## START

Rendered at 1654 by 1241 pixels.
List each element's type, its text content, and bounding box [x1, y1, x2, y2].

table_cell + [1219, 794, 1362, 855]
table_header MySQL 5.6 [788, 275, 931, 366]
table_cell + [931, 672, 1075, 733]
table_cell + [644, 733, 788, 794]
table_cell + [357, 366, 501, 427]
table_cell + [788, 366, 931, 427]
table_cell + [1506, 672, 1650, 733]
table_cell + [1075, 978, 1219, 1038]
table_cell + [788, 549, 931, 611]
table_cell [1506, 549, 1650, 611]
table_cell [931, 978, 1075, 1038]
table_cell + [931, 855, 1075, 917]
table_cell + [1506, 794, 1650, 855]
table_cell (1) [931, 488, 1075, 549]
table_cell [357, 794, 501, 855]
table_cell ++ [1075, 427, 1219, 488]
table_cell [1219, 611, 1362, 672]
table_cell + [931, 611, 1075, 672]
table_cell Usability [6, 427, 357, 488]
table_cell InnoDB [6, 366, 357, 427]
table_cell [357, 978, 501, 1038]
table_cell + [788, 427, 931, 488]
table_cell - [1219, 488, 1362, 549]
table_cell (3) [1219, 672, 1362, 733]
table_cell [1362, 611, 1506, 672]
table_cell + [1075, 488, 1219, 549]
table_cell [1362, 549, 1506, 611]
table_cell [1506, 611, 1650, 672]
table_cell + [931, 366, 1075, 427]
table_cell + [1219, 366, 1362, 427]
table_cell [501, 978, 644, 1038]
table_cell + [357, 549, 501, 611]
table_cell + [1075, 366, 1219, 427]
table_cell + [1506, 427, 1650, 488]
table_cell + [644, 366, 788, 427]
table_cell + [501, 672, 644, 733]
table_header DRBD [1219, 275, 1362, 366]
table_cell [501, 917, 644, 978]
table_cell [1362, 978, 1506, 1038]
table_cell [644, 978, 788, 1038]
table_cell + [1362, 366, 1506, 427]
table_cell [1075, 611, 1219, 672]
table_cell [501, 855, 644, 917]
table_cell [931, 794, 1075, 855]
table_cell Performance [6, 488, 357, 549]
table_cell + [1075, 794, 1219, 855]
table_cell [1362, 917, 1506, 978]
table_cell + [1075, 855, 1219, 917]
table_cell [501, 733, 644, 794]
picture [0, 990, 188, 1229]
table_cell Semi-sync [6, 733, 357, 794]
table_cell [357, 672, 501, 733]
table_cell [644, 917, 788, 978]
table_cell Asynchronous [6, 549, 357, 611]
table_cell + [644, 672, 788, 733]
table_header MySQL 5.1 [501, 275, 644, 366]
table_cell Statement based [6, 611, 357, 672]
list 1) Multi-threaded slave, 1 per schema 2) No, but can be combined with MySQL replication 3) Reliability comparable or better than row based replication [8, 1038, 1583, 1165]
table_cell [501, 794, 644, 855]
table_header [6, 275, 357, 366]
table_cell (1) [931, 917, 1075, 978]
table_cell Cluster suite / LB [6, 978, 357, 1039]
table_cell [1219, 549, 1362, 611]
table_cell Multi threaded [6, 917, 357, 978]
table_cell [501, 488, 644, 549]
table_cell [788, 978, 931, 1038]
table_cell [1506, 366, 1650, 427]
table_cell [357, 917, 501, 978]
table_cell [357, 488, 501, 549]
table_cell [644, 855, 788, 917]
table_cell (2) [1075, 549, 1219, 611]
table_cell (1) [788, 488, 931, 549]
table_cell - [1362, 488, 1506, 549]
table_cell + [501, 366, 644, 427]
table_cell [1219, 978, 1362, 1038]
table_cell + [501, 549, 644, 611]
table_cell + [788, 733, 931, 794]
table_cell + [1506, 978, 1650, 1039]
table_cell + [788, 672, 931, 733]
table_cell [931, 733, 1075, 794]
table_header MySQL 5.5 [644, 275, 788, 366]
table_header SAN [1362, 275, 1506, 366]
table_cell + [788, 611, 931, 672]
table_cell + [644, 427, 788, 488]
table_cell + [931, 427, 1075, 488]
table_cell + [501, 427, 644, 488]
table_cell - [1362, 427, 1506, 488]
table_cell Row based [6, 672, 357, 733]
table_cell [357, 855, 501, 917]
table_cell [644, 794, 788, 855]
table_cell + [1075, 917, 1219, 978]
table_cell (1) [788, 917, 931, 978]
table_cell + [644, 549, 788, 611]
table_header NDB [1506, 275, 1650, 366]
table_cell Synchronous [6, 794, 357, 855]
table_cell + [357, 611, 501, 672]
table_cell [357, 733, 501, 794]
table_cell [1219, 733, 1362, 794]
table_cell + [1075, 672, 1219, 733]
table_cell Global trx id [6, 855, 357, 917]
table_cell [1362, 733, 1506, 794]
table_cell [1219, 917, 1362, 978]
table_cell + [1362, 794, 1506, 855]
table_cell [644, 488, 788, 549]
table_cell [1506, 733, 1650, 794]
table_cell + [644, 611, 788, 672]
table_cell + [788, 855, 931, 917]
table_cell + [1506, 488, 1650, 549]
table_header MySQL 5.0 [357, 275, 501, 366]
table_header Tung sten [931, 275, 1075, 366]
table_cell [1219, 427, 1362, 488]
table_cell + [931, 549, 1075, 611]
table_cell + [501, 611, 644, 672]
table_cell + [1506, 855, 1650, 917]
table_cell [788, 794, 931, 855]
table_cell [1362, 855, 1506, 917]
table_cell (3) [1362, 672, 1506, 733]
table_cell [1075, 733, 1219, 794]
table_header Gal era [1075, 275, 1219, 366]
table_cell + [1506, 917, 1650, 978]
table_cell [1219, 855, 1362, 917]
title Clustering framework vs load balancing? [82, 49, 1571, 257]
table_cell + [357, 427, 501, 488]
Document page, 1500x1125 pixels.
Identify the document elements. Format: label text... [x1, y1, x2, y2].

## END

** To be done **
Copy the stretch of the records from the very start through the line containing "List each element's", word for word.

** Full solution **
Rendered at 1654 by 1241 pixels.
List each element's type, its text content, and bounding box [x1, y1, x2, y2].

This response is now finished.